Copy out the passage from the forum discussion below about grandparents favoring one grandchild, starting at the words "Does your sister" and ending after "need them most.".

**TEXT PROVIDED**:
====================
They take him to everything, ice skating, Christmas switch on, post it all on Facebook.
Am I being U to be upset about this and would you say something? I'm just fed up of wondering why my children mean nothing to them.
Does your sister live close to them and you far away?
Awful. Have you brought this up with them?
I think your parents have priorities the child (their child) who seems to need them most.
Have you talked to them about it?
We all live within 5 minutes of one another, grandparent actually works opposite our house.
I Can see that that must really hurt and you need to talk to them about it, they may be overcompensating or maybe can't say no to your sister?
When you were growing up were you the independent one while your sister was seen as more needy?
Do you think they struggle with 4 kids rather than looking after just 1?
How much are your ILs and the paternal grandparents of the favoured grandchild involved?
This happens more than you think, as I found out when it was apparent MIL was doing the same. It's a shame but the only answer is to either bring it up with them or let it go.
My MIL doesn't see that she's doing anything wrong. It really upsets me that she ignores my children whilst doing everything for the others. They might not realise how they're making you feel. Not helpful I know, but you're not alone.
Yes I agree I need to bring it up as I've sat back and watch this for the past 4 years since he was born.
I just wanted to know that I'm not being U before I upset them all by mentioning it.
You're not unreasonable to be annoyed.
My sister left and moved in with our Dad so her relationship was quite broken with Mum until she fell pregnant.
I understand 4 is a lot more work than 1 but I've said before if they ever wanted to take the bigger two I wouldn't mind.
YANBU to be upset because it's clearly hurtful.
I don't know what you can do about it in reality though - you can't 'force' people to be close if they don't want to try. I would step away from FB and concentrate on relationships you & your DC have with other friends and family who do make the effort.
My family was like this. I also have 4 kids, my sister had one. My parents moaned about my sister being a CF but they still did everything for her. Unfortunately her child died (in his 20s) and now my parents are starting to show a little interest in my children. However, my older children are able to see what's going on and aren't especially interested.
I've never asked them to take my children anywhere, but it would have been no work at all for them to visit every now and then (they both have a car, are fit and have plenty of spare money).
It might help to speak to them about it, but don't expect anything to change. I suspect you will just get a better understanding of how very little there is that you can do about it.
I deal with this regularly.
your sister and mum fell out and got in touch because of the baby.
I am wondering that perhaps your mother is terrified of falling out with your sister again so doesnt want to rock the boat and the baby bought them all back together so spends a ridiculous amount of time with your sister and her DC. Compensation, fear etc.
This is a really crappy way to put this so I apologise but your sisters baby is the sticking plaster that fixed their relationship.
====================
**RECORD LIST**:

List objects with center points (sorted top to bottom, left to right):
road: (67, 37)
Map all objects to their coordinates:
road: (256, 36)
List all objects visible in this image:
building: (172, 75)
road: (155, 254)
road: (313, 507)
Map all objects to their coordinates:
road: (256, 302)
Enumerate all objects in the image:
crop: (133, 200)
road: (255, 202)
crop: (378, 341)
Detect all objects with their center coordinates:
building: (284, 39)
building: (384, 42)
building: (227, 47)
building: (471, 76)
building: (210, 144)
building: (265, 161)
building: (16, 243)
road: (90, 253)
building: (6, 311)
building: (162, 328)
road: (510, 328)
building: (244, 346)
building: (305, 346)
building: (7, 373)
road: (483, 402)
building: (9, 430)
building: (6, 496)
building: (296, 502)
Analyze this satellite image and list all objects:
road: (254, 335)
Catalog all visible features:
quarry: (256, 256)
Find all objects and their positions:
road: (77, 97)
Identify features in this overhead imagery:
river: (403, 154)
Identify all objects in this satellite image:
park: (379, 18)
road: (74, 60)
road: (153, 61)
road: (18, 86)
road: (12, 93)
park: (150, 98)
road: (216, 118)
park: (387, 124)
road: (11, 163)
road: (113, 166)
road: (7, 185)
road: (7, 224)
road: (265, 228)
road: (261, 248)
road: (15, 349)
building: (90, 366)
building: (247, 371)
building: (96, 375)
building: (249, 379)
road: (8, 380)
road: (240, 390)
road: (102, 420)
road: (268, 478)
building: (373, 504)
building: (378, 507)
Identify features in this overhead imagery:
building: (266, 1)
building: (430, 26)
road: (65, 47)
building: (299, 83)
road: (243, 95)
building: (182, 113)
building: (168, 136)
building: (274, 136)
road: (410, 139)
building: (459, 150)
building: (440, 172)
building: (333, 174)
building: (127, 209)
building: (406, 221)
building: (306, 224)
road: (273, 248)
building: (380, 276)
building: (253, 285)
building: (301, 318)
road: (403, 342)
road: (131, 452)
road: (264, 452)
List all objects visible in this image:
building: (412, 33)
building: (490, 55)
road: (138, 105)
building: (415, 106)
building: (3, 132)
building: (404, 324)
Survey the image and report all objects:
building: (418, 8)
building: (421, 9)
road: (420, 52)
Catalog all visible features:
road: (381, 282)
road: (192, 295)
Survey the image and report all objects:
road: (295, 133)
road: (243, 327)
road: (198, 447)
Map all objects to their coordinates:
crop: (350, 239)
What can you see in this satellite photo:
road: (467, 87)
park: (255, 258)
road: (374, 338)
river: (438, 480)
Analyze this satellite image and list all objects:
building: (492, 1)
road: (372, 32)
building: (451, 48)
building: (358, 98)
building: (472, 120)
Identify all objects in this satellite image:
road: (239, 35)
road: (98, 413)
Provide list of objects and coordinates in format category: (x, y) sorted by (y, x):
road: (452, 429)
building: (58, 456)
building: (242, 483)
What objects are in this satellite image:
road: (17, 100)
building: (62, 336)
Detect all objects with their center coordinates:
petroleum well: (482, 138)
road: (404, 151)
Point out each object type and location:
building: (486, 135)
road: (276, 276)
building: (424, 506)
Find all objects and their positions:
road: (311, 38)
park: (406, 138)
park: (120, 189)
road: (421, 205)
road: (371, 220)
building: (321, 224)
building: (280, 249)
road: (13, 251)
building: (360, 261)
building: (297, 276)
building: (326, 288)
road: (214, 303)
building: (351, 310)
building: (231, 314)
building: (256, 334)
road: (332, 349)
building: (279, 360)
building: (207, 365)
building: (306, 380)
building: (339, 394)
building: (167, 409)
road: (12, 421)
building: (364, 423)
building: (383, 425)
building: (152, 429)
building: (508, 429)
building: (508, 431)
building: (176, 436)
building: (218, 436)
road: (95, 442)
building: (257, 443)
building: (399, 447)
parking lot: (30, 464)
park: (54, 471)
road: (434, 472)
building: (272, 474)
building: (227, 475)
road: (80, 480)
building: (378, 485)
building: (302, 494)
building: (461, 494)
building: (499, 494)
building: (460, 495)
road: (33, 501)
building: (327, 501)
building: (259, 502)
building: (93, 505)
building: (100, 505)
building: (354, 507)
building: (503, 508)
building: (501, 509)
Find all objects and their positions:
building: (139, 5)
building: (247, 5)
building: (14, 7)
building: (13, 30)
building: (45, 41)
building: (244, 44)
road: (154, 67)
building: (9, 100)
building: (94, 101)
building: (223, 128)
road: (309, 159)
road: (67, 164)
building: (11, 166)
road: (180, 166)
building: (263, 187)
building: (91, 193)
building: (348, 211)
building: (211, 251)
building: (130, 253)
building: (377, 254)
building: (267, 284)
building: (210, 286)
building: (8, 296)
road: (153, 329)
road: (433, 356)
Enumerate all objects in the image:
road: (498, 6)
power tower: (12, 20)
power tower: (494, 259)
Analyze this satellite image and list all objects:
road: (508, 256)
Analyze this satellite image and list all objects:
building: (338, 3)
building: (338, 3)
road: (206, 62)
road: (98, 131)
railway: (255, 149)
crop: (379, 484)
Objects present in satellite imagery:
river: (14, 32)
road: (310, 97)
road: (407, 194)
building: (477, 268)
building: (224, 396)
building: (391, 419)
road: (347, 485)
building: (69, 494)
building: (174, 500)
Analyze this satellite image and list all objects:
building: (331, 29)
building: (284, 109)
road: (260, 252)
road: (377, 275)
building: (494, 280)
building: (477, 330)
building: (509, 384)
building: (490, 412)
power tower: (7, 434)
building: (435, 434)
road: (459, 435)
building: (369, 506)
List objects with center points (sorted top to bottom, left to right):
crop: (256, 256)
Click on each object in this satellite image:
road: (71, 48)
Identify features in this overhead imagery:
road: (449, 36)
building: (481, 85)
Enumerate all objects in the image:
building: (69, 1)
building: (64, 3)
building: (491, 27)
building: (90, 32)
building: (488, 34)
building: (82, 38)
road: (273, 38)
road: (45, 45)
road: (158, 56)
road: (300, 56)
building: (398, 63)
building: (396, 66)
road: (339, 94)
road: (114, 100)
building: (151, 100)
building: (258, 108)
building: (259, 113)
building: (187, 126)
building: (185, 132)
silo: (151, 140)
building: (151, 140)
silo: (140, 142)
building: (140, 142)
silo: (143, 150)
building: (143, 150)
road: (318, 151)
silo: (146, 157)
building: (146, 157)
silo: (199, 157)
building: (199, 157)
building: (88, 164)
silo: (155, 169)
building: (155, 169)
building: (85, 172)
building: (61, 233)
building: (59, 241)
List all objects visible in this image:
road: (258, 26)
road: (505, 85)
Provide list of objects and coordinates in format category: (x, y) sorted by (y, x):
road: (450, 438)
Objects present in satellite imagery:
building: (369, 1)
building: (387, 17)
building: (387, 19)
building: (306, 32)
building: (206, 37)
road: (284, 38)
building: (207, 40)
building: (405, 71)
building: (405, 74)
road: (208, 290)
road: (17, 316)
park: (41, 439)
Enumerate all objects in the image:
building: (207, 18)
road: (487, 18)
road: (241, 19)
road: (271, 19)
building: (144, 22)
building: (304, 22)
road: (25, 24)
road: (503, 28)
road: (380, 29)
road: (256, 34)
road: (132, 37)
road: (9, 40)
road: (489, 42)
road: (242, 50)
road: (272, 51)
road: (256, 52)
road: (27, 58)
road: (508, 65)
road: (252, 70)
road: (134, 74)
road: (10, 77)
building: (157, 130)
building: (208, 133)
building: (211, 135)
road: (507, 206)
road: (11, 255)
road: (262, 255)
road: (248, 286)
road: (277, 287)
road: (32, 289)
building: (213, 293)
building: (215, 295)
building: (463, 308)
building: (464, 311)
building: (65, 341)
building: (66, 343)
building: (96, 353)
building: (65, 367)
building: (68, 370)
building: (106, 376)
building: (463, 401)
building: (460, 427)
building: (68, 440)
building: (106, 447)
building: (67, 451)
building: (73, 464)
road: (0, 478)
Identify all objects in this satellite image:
====================
**ANSWER TO THIS EXERCISE**:
Does your sister live close to them and you far away?
Awful. Have you brought this up with them?
I think your parents have priorities the child (their child) who seems to need them most.